Too many strings hold the Pinocchio remake down

Some people say that the world is getting worse. They’re probably right. After all, we now live in a world where we have to deal with global warming, Tiktok dances and Disney’s live-action remakes of classic animated films. Especially that last one. Disney has been credited as a pioneer in 2D animation, and is the studio behind many of the most beloved animated movies of all time. Unfortunately, another aspect of Disney is their immense desire for money. Naturally, it wasn’t long before Disney realized that remaking these classic stories in live-action would be an instant recipe for success. Of course, this wouldn’t be too much of a problem if those remakes were good, right?

Well, they weren’t.

And, it seems that Disney doesn’t know when to stop, because a remake of Pinocchio dropped on Disney Plus on September 8. This time, the movie appeared to actually interest a surprising amount of people. Some even had high expectations. Unfortunately, that made the film all the more disappointing.

From a story perspective, Pinocchio (2022) is a strange mashup of faithful and unfaithful. On one hand, most story elements remain very similar to the original iteration. On the other hand, several scenes from the original have been completely erased and a few key story beats have been changed, such as the addition of Geppetto’s new deceased son.

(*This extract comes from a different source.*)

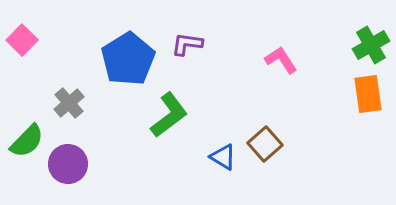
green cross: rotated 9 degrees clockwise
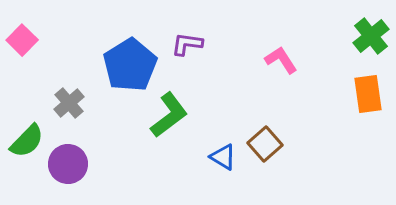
green cross: moved 9 px up; rotated 9 degrees counterclockwise
blue pentagon: moved 2 px right, 6 px down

Normally, I think a solid blend of faithfulness and innovation are a good foundation for a remake, but the new content has to feel like it fits with the original material and the old content still has to work in the context of the remake. In Pinocchio (2022), most of the new additions feel soulless and many of the classic elements are either cut down or simply don’t translate well into the medium of live-action film.

The element that feels most out of place outside of animation is the animals. The story of Pinocchio has several animal characters. Some behave like normal animals while others are anthropomorphic and possess the ability to speak. What they share in common is that they were made with CG technology, and the result of these computer generated creatures thrown into a realistic world is a jarring mess. Some, like the cat, aren’t that bad, while others, like the fish with its human-like face, look disturbing and alien. These CG designs are likely the result of an attempt to be faithful to the source material, but are unfortunately very out of place in a live-action remake.

When it comes to returning scenes in the movie, many are hindered by poor pacing. The movie clocks in at 1 hour and 45 minutes, which is a perfectly fine length for many movies. However, Pinocchio is a story that features multiple smaller stories within it and the remake naturally extends a few scenes. This means that, in order to keep a decent pace, the remake’s writers and producers could either make the movie longer or cut and shorten other scenes. Unfortunately, the finished product lacks much of the magic that made the original so special to so many people. Pinocchio (2022)’s story is a shell of its former self, covering plot points in a way that feels more like checking off a list than crafting an experience.

Also, for some reason the liquid physics are really weird.

That’s not to say there weren’t any parts of the movie that I enjoyed. Most of the actors were good, and there were some parts of the movie that were visually impressive, such as Stromboli’s puppet show and the chase scene with Monstro at the end. Speaking of Monstro, the massive whale got a redesign, now sporting squid-like tentacles and sharper teeth. It’s a strange departure from the original design, but I actually thought it looked pretty solid and made the chase sequence more tense.

I definitely can’t say I enjoyed the movie. There were many things I’d rather have done with my time. It wasn’t one of the worst movies I’ve watched, but I would say it was bad. The worst part, though, is that it perpetuates the negative sentiment towards live-action Disney remakes. Many believed that Pinocchio (2022) would break the cycle, but I, and most of the reviews, would disagree. 

Overall, I’d have to rate Pinocchio (2022) one and a half stars out of five. Honestly, that may be a little generous, but I’m in a giving mood.